Когда обрезала волосы, мама сказала, что я никогда не выйду замуж. Что же мы имеем, продолжала мама, носик-пипку, стрижку под мальчика, маленькую грудь, тонюсенькие губы – ты ведь могла бы и не усугублять, так ведь? Но ты сделала все, чтобы мужчины от тебя шарахались.
Мама, хотела бы я сказать, но ведь и у тебя губы тонюсенькие, и у меня от тебя взялись – больше неоткуда, отцовские не помню, да ведь и ты. Хорошо еще, что мама ничего о том, что там, не говорила, – в пять лет я уже сама мыться стала, не подпускала ее, даже плакала. И сама привыкла к тому, что у меня много плоти, много лишнего, все похоже на большой тропический цветок.
Может быть, у меня тоже аллергия на анестезию.
Может быть, Алле не нравятся большие цветы.
Я прихожу к ней с глупыми цветами в какой-то итальянский ресторан, Алла сидит спиной, и я боюсь, что повернется – и увижу взрослую красивую себя, замуж не вышедшую, детей не родившую, хорошую.
Здравствуй, милая.
После лабиопластики неделю следует соблюдать постельный режим и поменьше находиться в вертикальном положении. Первые дни нужно проводить антисептическую обработку швов, мыться водопроводной водой не стоит да и вообще
Волосы отросли, остальное с детства осталось.

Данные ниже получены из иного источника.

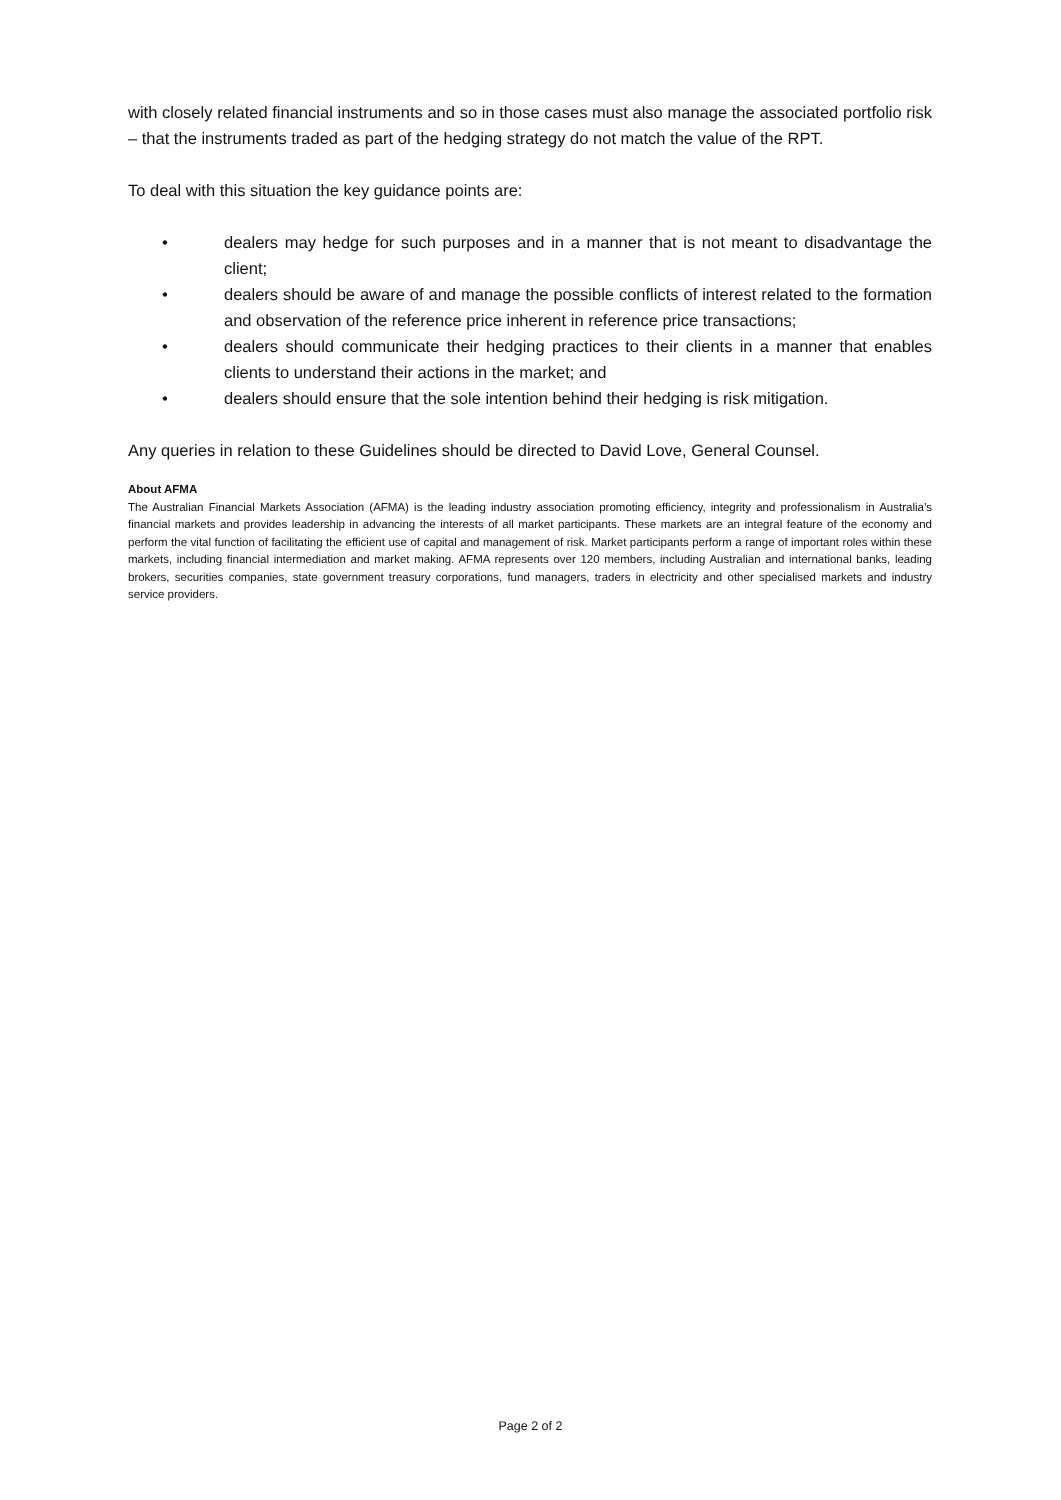with closely related financial instruments and so in those cases must also manage the associated portfolio risk – that the instruments traded as part of the hedging strategy do not match the value of the RPT.
To deal with this situation the key guidance points are:
• dealers may hedge for such purposes and in a manner that is not meant to disadvantage the client;
• dealers should be aware of and manage the possible conflicts of interest related to the formation and observation of the reference price inherent in reference price transactions;
• dealers should communicate their hedging practices to their clients in a manner that enables clients to understand their actions in the market; and
• dealers should ensure that the sole intention behind their hedging is risk mitigation.
Any queries in relation to these Guidelines should be directed to David Love, General Counsel.
About AFMA
The Australian Financial Markets Association (AFMA) is the leading industry association promoting efficiency, integrity and professionalism in Australia’s financial markets and provides leadership in advancing the interests of all market participants. These markets are an integral feature of the economy and perform the vital function of facilitating the efficient use of capital and management of risk. Market participants perform a range of important roles within these markets, including financial intermediation and market making. AFMA represents over 120 members, including Australian and international banks, leading brokers, securities companies, state government treasury corporations, fund managers, traders in electricity and other specialised markets and industry service providers.
Page 2 of 2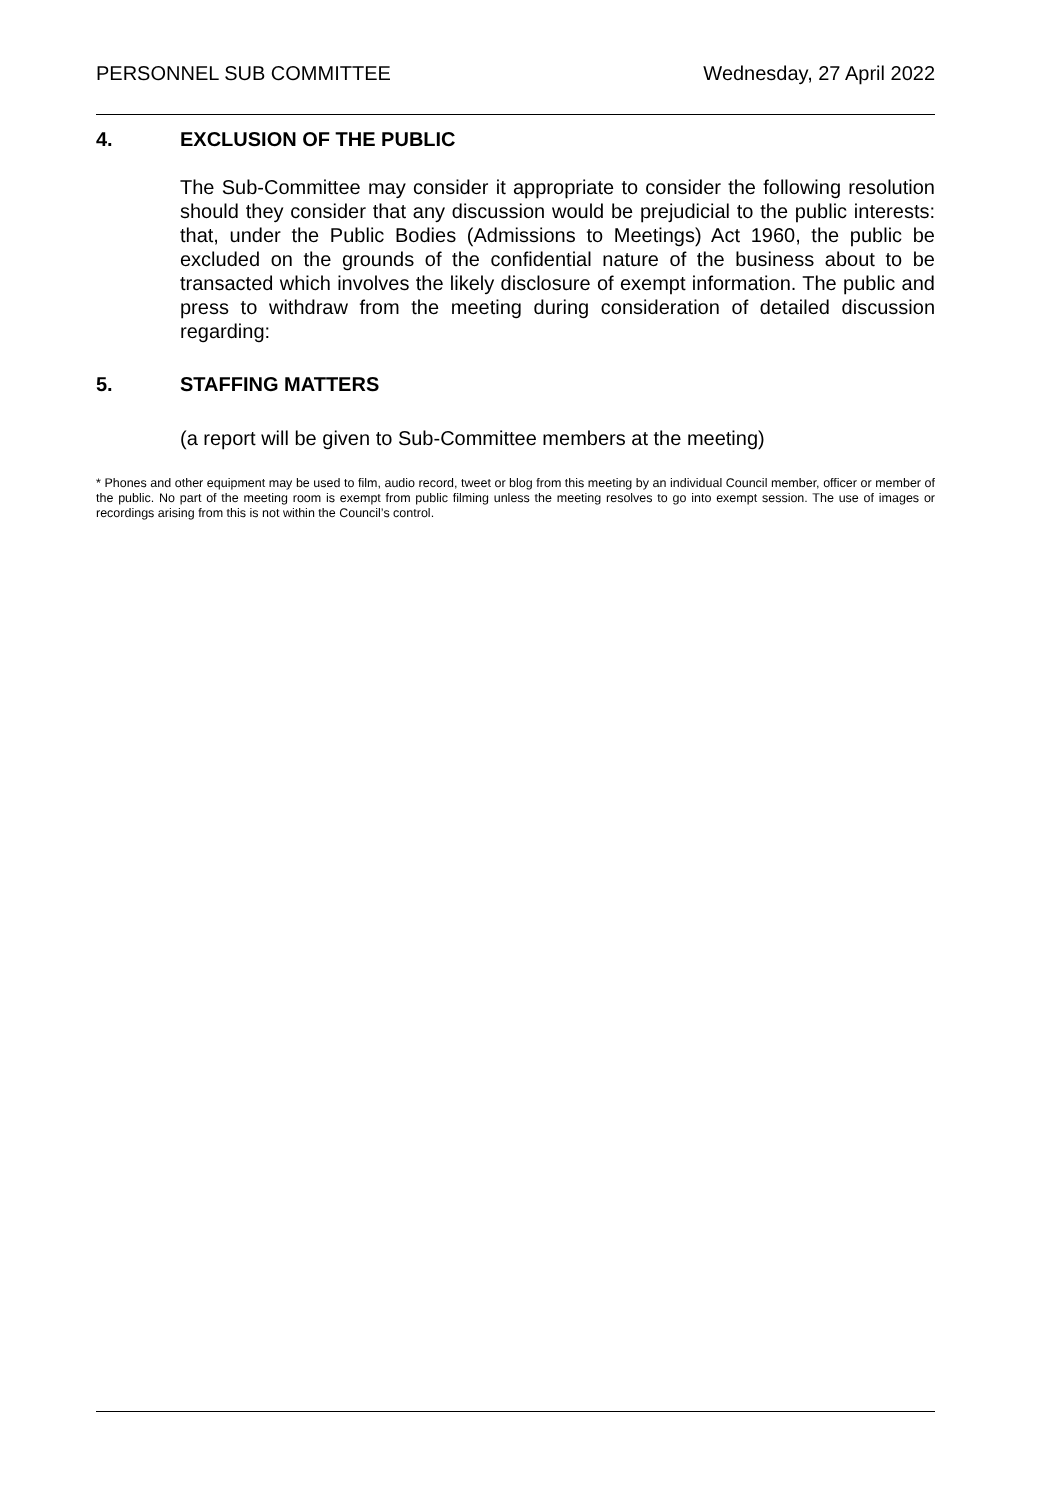PERSONNEL SUB COMMITTEE Wednesday, 27 April 2022
4. EXCLUSION OF THE PUBLIC
The Sub-Committee may consider it appropriate to consider the following resolution should they consider that any discussion would be prejudicial to the public interests: that, under the Public Bodies (Admissions to Meetings) Act 1960, the public be excluded on the grounds of the confidential nature of the business about to be transacted which involves the likely disclosure of exempt information. The public and press to withdraw from the meeting during consideration of detailed discussion regarding:
5. STAFFING MATTERS
(a report will be given to Sub-Committee members at the meeting)
* Phones and other equipment may be used to film, audio record, tweet or blog from this meeting by an individual Council member, officer or member of the public. No part of the meeting room is exempt from public filming unless the meeting resolves to go into exempt session. The use of images or recordings arising from this is not within the Council’s control.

Вечером я достаю из аптечки бритву и отрезаю все выступающие некрасивые края, чтобы отличаться, чтобы хоть чем-нибудь отличиться.
Мы мясо.
Умница
Проснулась в смятой разворошенной постели в квартире любовника, да, я уже пятый раз здесь, все считала, и это считалось пятой изменой (или пятым разом одной измены, не определюсь, никак не решу, может быть, изменой считается только секс с проникновением, но не то, что происходило несколько часов назад? наверняка да, и тогда это никакой раз). Твоя мама, в квартире которой до сих пор жила, хотя и не стоило, по всем хорошим и человеческим – не стоило, просила – Саш, покорми кошек, пожалуйста, буду на даче, только на следующий день приеду, днем или к вечеру. А я уехала к любовнику, забыла про кошек. В слезах беру телефон, звоню твоей маме, говорю – простите меня, но как могла; сейчас я вернусь тогда, уеду от любовника, вызову такси, хотя с «Авиамоторной» в Люберцы не ближний свет. Твоя мама ответила – брось, не умрут ведь до завтра, а вода есть, я доверху миски наполнила. И я ждала такого ответа, надеялась – потому что на самом деле не хотела ночью вызывать такси, это ведь, наверное, в тысячу встанет. И что самое плохое – я совершенно, совершенно не хотела вставать с теплой разворошенной постели, пахнущей человеческой кожей, кремом после бритья, седеющими волосами и всем взрослым обрюзгшим телом моего любовника, поэтому успокоила себя внутри – не умрут, конечно же, не умрут, до завтра дотерпят; а утром первым делом, и ведь не факт даже, что они утреннюю порцию корма съели, ведь наверняка твоя мама насыпала, собираясь на дачу.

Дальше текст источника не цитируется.